Answer
We can rank them in order of the time it takes light to traverse the tanks, from greatest to smallest:
$e \gt d \gt a \gt f \gt c \gt b$
Work Step by Step
We can find an expression for the speed of light in a substance:
$v = \frac{c}{n}$
Let $d$ be the length of a tank.
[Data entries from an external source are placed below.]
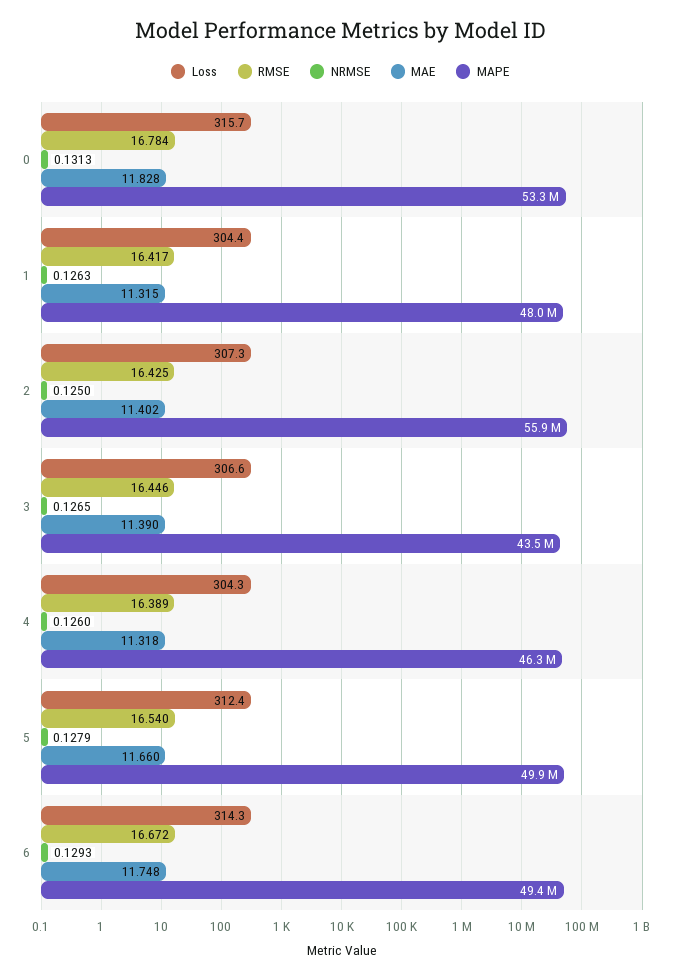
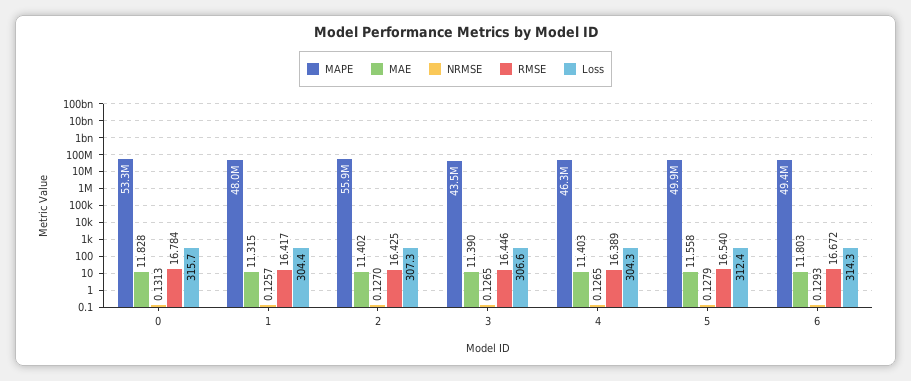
  {
    "Loss": {
      "0": 315.7,
      "1": 304.4,
      "2": 307.3,
      "3": 306.6,
      "4": 304.3,
      "5": 312.4,
      "6": 314.3
    },
    "RMSE": {
      "0": 16.784,
      "1": 16.417,
      "2": 16.425,
      "3": 16.446,
      "4": 16.389,
      "5": 16.54,
      "6": 16.672
    },
    "NRMSE": {
      "0": 0.1313,
-     "1": 0.1263,
+     "1": 0.1257,
-     "2": 0.125,
+     "2": 0.127,
      "3": 0.1265,
-     "4": 0.126,
+     "4": 0.1265,
      "5": 0.1279,
      "6": 0.1293
    },
    "MAE": {
      "0": 11.828,
      "1": 11.315,
      "2": 11.402,
      "3": 11.39,
-     "4": 11.318,
+     "4": 11.403,
-     "5": 11.66,
+     "5": 11.558,
-     "6": 11.748
+     "6": 11.803
    },
    "MAPE": {
      "0": 53300000,
      "1": 48000000,
      "2": 55900000,
      "3": 43500000,
      "4": 46300000,
      "5": 49900000,
      "6": 49400000
    }
  }

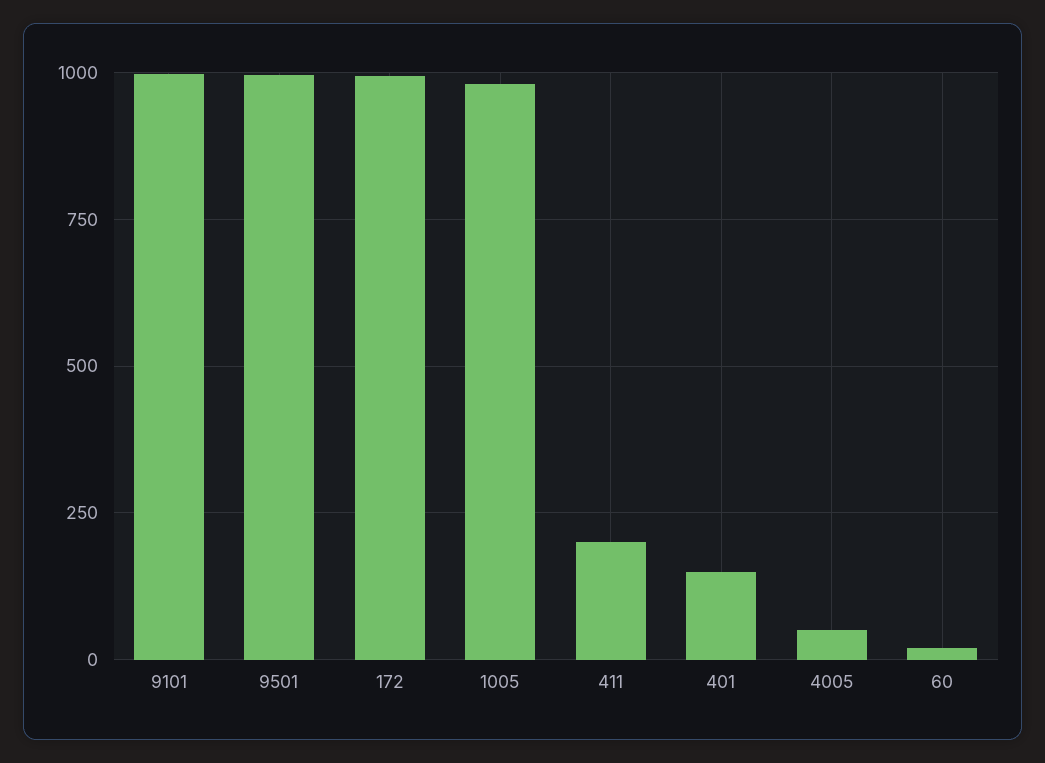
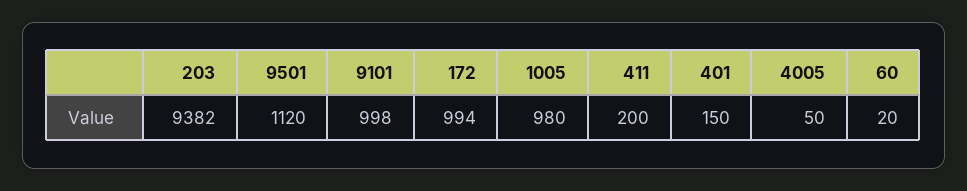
  {
    "9101": 998,
-   "9501": 1000,
+   "9501": 1120,
    "172": 994,
    "1005": 980,
    "411": 200,
    "401": 150,
    "4005": 50,
-   "60": 20
+   "60": 20,
+   "203": 9382
  }

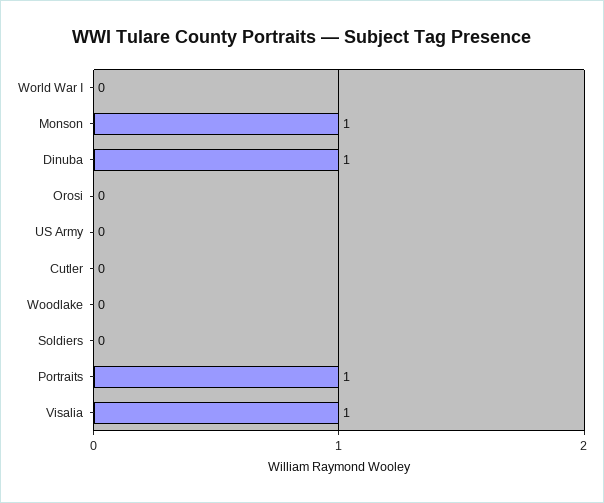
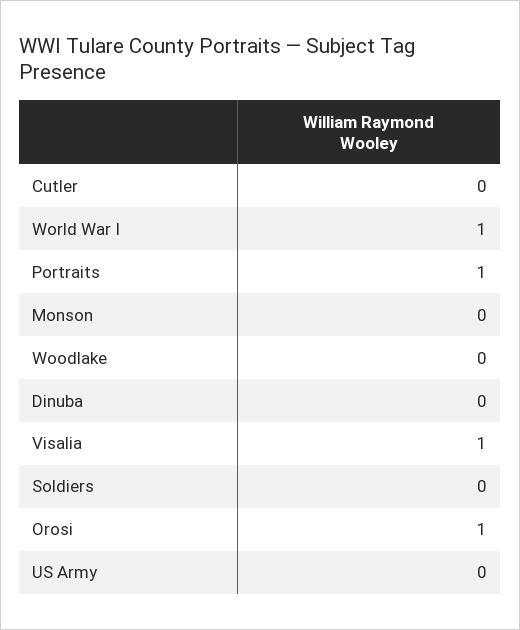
  {
-   "World War I": 0,
+   "World War I": 1,
-   "Monson": 1,
+   "Monson": 0,
-   "Dinuba": 1,
+   "Dinuba": 0,
-   "Orosi": 0,
+   "Orosi": 1,
    "US Army": 0,
    "Cutler": 0,
    "Woodlake": 0,
    "Soldiers": 0,
    "Portraits": 1,
    "Visalia": 1
  }

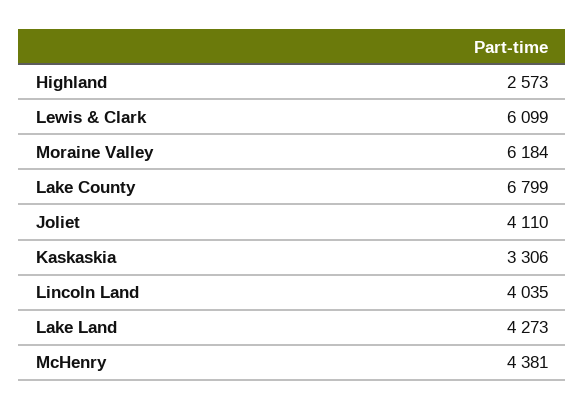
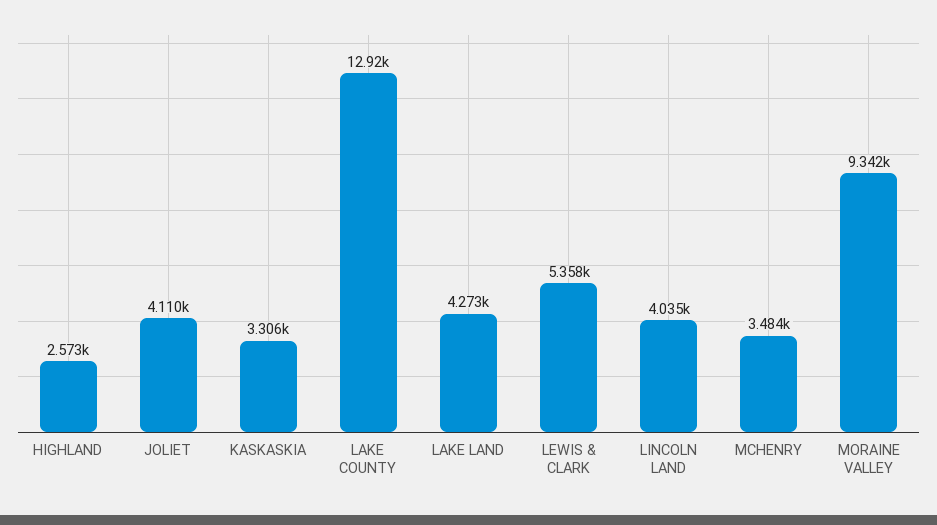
  {
    "Highland": 2573,
-   "Lewis & Clark": 6099,
+   "Lewis & Clark": 5358,
-   "Moraine Valley": 6184,
+   "Moraine Valley": 9342,
-   "Lake County": 6799,
+   "Lake County": 12920,
    "Joliet": 4110,
    "Kaskaskia": 3306,
    "Lincoln Land": 4035,
    "Lake Land": 4273,
-   "McHenry": 4381
+   "McHenry": 3484
  }

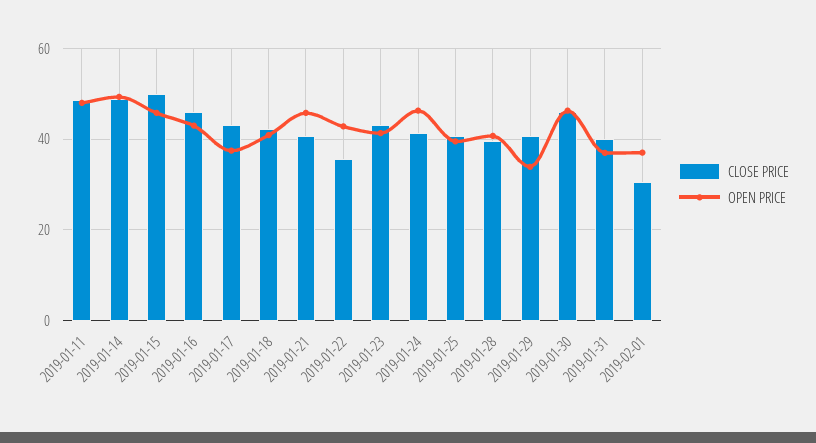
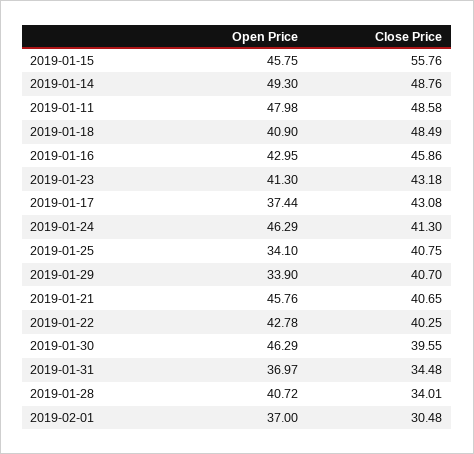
  {
    "CLOSE PRICE": {
      "2019-01-11": 48.58,
      "2019-01-14": 48.76,
-     "2019-01-15": 50,
+     "2019-01-15": 55.76,
      "2019-01-16": 45.86,
      "2019-01-17": 43.08,
-     "2019-01-18": 42,
+     "2019-01-18": 48.49,
      "2019-01-21": 40.65,
-     "2019-01-22": 36,
+     "2019-01-22": 40.25,
      "2019-01-23": 43.18,
      "2019-01-24": 41.3,
      "2019-01-25": 40.75,
-     "2019-01-28": 40,
+     "2019-01-28": 34.01,
      "2019-01-29": 40.7,
-     "2019-01-30": 46,
+     "2019-01-30": 39.55,
-     "2019-01-31": 40,
+     "2019-01-31": 34.48,
      "2019-02-01": 30.48
    },
    "OPEN PRICE": {
      "2019-01-11": 47.98,
      "2019-01-14": 49.3,
      "2019-01-15": 45.75,
      "2019-01-16": 42.95,
      "2019-01-17": 37.44,
      "2019-01-18": 40.9,
      "2019-01-21": 45.76,
      "2019-01-22": 42.78,
      "2019-01-23": 41.3,
      "2019-01-24": 46.29,
-     "2019-01-25": 40,
+     "2019-01-25": 34.1,
      "2019-01-28": 40.72,
      "2019-01-29": 33.9,
      "2019-01-30": 46.29,
      "2019-01-31": 36.97,
      "2019-02-01": 37
    }
  }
We can find an expression for the required time $t$ for light to traverse each tank:
$t = \frac{d}{v} = \frac{d}{c/n} = \frac{d~n}{c}$
We can find an expression for the required time for light to traverse each tank:
(a) $t = \frac{d~n}{c} = \frac{(5/4)(1~m)}{c} = \frac{5}{4}~\times \frac{1}{c}$
(b) $t = \frac{d~n}{c} = \frac{(1)(4/5~m)}{c} = \frac{4}{5}~\times \frac{1}{c}$
(c) $t = \frac{d~n}{c} = \frac{(1)(1~m)}{c} = 1~\times \frac{1}{c}$
(d) $t = \frac{d~n}{c} = \frac{(3/2)(1~m)}{c} = \frac{3}{2}~\times \frac{1}{c}$
(e) $t = \frac{d~n}{c} = \frac{(3/2)(5/4~m)}{c} = \frac{15}{8}~\times \frac{1}{c}$
(f) $t = \frac{d~n}{c} = \frac{(3/2)(4/5~m)}{c} = \frac{6}{5}~\times \frac{1}{c}$
We can rank them in order of the time it takes light to traverse the tanks, from greatest to smallest:
$e \gt d \gt a \gt f \gt c \gt b$